» **Selected excerpt**
I do not, obviously, just study foxes in Bristol, but also keep an eye on fox groups and posts there and elsewhere. This means that I get to learn and see a lot more than the "average internet surfer".  

I have heard of quite young cubs in November -which was ridiculed and "probably just a quite small fox" but then the same was said about someone who reported fox cubs in January. How ridiculous. Or is it?

Sarah Mills was asked to help remove some foxes that were living under a floor.  She got there and put her camera under the floor to see how many foxes were there -the broken sausage you can see in the video was to lure them out from hiding.  Imagine her surprise in finding tiny fox cubs.

In this case the tenant was not going to have them removed!  Messing around with an active den with cubs is also illegal but the tenant put any such thought aside. There are actually a lot of nice people out there.  By July, of course, traditionally, the year's cubs should be dispersing so this vixen had her cubs late which means breeding season was late.

» **Given information**

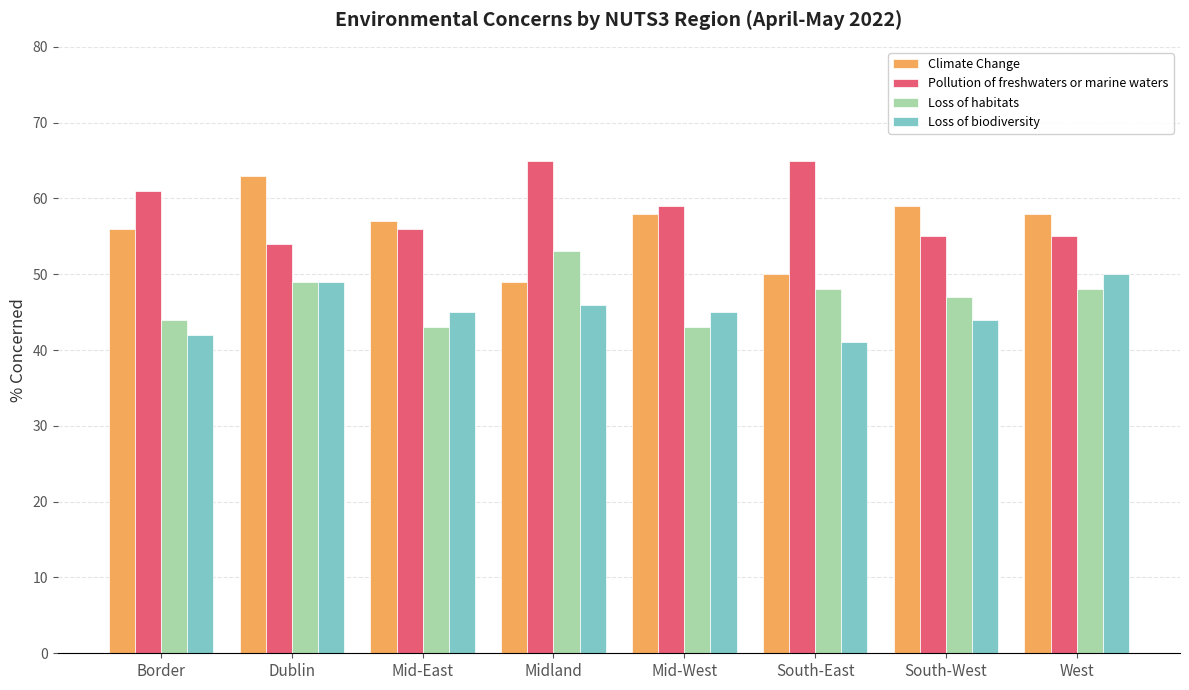

What value does the Loss of biodiversity series have at Mid-East?

45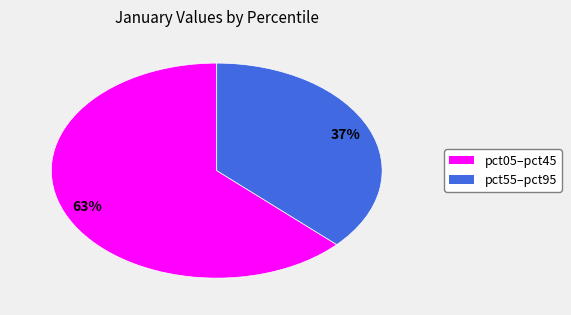

Is there a majority slice in this chart?

Yes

» **Problems to solve**
**1)** In the fox cub text, what was the broken sausage in the video meant to do?
**2)** Rename "floor" as "deck" and give the fox cub text again between "I have heard" and "tiny fox cubs.", inclusive.
**3)** Please carry on the fox cub text from the point where it stops.
The lines that come after the fox cub text are separate material.

» **Responses per task**
**1)** It was meant to lure the foxes out from hiding.

**2)**
I have heard of quite young cubs in November -which was ridiculed and "probably just a quite small fox" but then the same was said about someone who reported fox cubs in January. How ridiculous. Or is it?

Sarah Mills was asked to help remove some foxes that were living under a deck.  She got there and put her camera under the deck to see how many foxes were there -the broken sausage you can see in the video was to lure them out from hiding.  Imagine her surprise in finding tiny fox cubs.

**3)**
Hopefully, more people will report late or early litters and photograph and film them. But it seems to be another change in foxes we are seeing in the UK.   

As I have noted previously, town and city foxes have no shortage of food -rats and mice in abundance as well as cat food left out overnight, fast food dumped on pavements and in parks and, of course, feeders.  Mating seasons are based on there being a plentiful supply of prey/food and good weather. Good weather + a good supply of food =No need to regulate breeding.  Despite what people think there is a "balance to nature" and we know that in leaner years some species do not breed because survival of young would be poor to zero.  

If we remember that foxes are good gauges of the environment then this early and late breeding as well as how health issues arise in them shows just how the environment is changing.  I think that, if people keep an eye open and monitor things more closely, we will see far more "out of season" breeding and cubs.

While we still have foxes.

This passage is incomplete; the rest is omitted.